La gente de mi edad aprendimos en la escuela que el régimen dictatorial de Franco era una democracia orgánica, basada en la sociedad, la familia, el municipio, el sindicato y el movimiento nacional. Y esos eran los tercios que fundamentaban las Cortes Generales, sin partidos políticos ni instituciones descentralizadas. También Stalin, Mao o Honecker llamaban a sus regímenes democracias populares. Hoy hay muchas razones para pensar que hay bastante gente dispuesta a volver a sistemas antidemocráticos de este tipo si le garantizan ciertos niveles de consumo material satisfactorios. Y eso es un grave riesgo social y político.
R. Reagan y M. Thatcher iniciaron en los 80 su denominada Crusade for Democracy tratando de imponer en el mundo un modelo de democracia que suponía desestabilizar los gobiernos y regímenes que no eran de su agrado, para cambiarlos por otros basados en la pluralidad de parti- dos y en elecciones. En Nicaragua, pero no en Arabia Saudí. En Afganistán, pero no en Sudáfrica. Este doble rasero democrático es una de las mayores lacras de la política internacional y una rémora insoslayable para la deteriorada ONU.
La democracia es mucho más que el menos malo de los sistemas de gobierno, por parafrasear a W. Churchill. Es una forma de entender las relaciones sociopolíticas y de asumir la resolución de los conflictos. Es una forma de ser y de vivir, individual y colectiva, que prima los principios de la tolerancia, la defensa de las libertades y la igualdad, sin menoscabo de la diversidad y el respeto a las minorías, la horizon- talidad, la participación y la resolución pacífica de los conflictos.
Como dice Chantal Mouffe, la base de la democracia está en la no aceptación de la lógica de la sumisión a poderes establecidos por muy legales y mayoritarios que aparenten ser y en el cuestionamiento permanente de la autoridad, pues en principio nadie, por muy alcalde, sacerdote, científico o líder que sea, tiene derecho a dictar normas y tratar de gobernar a los demás. Y nadie, ni el estado, ni los partidos ni los movimientos sociales tienen la razón a priori. La razón democrática ha de conquistarse en el libre contraste de argumentos que creen posiciones mayoritarias en la sociedad. Por eso la democracia es una filfa sin transparencia, ni participación popular.
Más democracia significa democracia económica y ecológica para salir de la crisis socioambiental y asumir, como plantean decrecentistas y ecosocialistas, que no podemos mejorar las relaciones con la naturaleza si no equilibramos las relaciones socioeconómicas entre los seres humanos y viceversa.

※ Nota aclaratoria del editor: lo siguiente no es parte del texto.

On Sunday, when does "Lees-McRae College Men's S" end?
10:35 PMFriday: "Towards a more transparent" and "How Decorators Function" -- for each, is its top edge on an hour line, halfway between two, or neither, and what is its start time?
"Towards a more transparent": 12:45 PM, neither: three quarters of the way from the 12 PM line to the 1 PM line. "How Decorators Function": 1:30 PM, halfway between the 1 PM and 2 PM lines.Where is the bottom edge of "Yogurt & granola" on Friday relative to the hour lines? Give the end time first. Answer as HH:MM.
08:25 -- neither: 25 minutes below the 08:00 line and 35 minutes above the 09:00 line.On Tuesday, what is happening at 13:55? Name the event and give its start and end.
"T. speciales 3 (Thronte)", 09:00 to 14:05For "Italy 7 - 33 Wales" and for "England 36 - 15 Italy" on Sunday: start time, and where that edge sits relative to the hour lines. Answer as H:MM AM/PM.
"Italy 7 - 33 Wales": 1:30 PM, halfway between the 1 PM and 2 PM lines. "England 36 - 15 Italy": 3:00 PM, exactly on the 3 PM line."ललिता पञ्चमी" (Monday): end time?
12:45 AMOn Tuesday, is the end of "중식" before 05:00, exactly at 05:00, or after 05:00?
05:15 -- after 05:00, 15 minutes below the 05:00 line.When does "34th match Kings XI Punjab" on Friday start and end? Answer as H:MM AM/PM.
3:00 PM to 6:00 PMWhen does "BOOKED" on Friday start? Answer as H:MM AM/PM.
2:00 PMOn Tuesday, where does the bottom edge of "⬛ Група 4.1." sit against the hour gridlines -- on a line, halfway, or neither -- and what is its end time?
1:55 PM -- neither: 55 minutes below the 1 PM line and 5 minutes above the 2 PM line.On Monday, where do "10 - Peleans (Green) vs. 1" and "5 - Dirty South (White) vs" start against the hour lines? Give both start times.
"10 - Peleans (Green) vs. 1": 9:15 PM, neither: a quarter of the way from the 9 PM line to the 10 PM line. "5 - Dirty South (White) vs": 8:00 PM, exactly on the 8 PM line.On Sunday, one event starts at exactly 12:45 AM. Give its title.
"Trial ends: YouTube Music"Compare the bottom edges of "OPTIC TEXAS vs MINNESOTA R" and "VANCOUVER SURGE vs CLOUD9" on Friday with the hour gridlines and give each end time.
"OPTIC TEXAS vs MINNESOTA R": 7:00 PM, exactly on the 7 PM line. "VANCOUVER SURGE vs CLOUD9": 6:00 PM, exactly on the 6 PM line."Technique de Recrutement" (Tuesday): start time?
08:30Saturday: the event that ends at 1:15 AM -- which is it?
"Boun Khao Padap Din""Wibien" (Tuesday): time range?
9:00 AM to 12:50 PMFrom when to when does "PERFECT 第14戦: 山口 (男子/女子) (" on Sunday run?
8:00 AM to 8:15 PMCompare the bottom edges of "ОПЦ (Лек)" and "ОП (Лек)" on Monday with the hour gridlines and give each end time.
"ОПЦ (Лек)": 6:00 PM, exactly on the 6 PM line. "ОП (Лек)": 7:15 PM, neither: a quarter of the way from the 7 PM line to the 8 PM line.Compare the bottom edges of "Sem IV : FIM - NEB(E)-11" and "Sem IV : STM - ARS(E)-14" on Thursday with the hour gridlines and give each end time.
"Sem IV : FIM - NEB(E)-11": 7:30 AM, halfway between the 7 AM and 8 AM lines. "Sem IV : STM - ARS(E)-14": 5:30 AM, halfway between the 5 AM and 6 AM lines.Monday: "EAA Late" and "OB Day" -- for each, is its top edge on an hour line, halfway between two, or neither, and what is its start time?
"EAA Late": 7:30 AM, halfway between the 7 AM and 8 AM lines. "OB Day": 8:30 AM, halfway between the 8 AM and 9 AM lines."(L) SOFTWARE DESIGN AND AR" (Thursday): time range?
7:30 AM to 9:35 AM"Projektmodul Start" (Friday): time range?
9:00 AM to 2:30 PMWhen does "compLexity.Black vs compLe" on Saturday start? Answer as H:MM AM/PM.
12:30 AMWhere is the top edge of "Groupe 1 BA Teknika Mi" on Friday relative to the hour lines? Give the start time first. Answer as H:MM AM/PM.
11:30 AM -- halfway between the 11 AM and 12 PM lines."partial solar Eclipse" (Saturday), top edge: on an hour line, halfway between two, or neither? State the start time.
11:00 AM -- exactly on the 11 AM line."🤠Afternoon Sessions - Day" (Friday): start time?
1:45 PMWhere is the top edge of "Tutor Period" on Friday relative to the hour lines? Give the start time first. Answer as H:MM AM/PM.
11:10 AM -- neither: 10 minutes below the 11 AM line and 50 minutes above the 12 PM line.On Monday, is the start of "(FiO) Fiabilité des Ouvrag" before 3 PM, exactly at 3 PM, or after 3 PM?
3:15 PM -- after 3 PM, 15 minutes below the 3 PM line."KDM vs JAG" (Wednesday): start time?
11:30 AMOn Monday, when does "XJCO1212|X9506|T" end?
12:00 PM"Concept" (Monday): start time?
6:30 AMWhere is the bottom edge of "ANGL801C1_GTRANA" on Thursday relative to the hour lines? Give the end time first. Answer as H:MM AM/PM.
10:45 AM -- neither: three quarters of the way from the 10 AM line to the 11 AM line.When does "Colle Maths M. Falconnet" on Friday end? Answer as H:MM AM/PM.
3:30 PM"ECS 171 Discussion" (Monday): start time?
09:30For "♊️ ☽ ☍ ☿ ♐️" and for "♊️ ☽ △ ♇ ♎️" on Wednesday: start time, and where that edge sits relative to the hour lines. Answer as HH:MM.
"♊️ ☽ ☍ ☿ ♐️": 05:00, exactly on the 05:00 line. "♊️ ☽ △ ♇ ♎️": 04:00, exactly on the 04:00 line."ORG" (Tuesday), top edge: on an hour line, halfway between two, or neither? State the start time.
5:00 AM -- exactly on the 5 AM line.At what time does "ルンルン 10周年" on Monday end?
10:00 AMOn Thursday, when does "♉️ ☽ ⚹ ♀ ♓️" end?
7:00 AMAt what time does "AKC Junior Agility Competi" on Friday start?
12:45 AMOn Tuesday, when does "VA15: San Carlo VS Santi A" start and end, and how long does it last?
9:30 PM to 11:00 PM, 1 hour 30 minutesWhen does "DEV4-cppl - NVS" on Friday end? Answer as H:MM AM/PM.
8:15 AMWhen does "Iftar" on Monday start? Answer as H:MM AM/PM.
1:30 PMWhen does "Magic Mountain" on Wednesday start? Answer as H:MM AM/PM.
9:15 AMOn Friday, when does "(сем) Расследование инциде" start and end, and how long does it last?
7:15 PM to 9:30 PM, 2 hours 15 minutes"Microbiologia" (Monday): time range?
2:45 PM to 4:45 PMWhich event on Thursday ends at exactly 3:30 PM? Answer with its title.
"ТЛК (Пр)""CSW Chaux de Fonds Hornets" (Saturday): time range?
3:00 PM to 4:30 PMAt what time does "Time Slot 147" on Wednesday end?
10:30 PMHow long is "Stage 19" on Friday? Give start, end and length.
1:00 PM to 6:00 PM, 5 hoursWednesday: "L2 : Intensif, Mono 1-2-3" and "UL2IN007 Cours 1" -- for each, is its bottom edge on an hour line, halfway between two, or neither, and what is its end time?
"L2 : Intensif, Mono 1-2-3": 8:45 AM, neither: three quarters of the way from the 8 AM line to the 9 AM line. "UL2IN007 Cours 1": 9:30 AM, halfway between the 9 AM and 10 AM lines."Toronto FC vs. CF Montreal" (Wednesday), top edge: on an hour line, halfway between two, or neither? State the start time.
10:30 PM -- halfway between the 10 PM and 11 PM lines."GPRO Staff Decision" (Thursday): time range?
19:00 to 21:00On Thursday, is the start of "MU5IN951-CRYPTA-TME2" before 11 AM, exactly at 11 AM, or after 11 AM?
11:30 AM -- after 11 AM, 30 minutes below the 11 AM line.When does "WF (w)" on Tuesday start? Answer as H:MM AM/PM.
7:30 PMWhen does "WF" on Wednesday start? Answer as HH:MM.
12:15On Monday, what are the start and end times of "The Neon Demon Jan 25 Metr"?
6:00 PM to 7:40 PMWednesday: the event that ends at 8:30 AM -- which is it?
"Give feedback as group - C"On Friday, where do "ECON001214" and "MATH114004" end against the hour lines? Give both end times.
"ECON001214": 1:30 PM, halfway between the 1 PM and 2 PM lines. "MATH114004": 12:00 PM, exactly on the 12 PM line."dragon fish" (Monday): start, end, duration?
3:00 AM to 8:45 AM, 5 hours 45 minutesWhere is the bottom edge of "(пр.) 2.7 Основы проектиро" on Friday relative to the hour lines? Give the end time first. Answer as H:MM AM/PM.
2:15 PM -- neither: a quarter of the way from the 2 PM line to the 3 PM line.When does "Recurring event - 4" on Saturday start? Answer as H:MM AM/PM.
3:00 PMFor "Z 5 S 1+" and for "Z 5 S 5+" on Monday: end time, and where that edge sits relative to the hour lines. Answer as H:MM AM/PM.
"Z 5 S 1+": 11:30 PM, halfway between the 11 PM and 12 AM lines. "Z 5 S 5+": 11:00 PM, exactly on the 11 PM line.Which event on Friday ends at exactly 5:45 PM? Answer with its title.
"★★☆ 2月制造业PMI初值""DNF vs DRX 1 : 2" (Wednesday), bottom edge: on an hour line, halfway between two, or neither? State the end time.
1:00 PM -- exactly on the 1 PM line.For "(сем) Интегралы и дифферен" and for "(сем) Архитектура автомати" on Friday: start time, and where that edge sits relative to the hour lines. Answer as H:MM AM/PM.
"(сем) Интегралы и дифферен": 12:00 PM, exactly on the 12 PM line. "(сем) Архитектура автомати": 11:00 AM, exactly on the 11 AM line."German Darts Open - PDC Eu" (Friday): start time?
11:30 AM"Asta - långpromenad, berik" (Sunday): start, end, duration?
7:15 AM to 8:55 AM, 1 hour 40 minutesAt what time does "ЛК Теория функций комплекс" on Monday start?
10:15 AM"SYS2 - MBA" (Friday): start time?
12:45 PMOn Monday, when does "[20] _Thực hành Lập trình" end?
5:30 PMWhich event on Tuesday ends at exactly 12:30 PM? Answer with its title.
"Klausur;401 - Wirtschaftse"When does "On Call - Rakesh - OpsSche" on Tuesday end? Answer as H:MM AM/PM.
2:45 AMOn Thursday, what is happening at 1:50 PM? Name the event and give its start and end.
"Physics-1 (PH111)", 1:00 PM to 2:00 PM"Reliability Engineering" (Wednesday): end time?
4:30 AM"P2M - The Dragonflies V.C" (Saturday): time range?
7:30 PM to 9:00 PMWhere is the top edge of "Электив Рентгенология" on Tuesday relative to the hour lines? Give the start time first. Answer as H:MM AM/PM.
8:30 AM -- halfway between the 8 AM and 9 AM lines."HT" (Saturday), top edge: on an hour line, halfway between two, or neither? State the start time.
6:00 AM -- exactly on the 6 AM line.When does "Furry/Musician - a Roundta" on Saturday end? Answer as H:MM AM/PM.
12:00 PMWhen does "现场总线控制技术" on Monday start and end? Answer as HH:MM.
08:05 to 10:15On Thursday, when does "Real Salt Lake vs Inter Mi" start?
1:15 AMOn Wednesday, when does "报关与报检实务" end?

La crisis democrática está revitalizando conceptos que aparentemente habían quedado arrumbados. Si alguna vez se fueron, vuelven el estado y la nación. El territorio físico se solapa con el virtual, pero no desaparece. El debate ideológico está servido: ¿Ciudades globales «extraterrestres» o demos territorial basado en la solidaridad? ¿Estado neo-autoritario o garantía pública del buen vivir? ¿Democracia local ligada a los derechos colectivos y a la igualdad socioeconómica o derechos individuales globalizados en un mundo desigual?
Estas son algunas de las cuestiones que han hecho surgir en todo el mundo alternativas y propuestas para fortalecer la democracia en el planeta. De esto vamos a tratar, hoy y mañana en Bilbo, en el Congreso Internacional «+Democracia».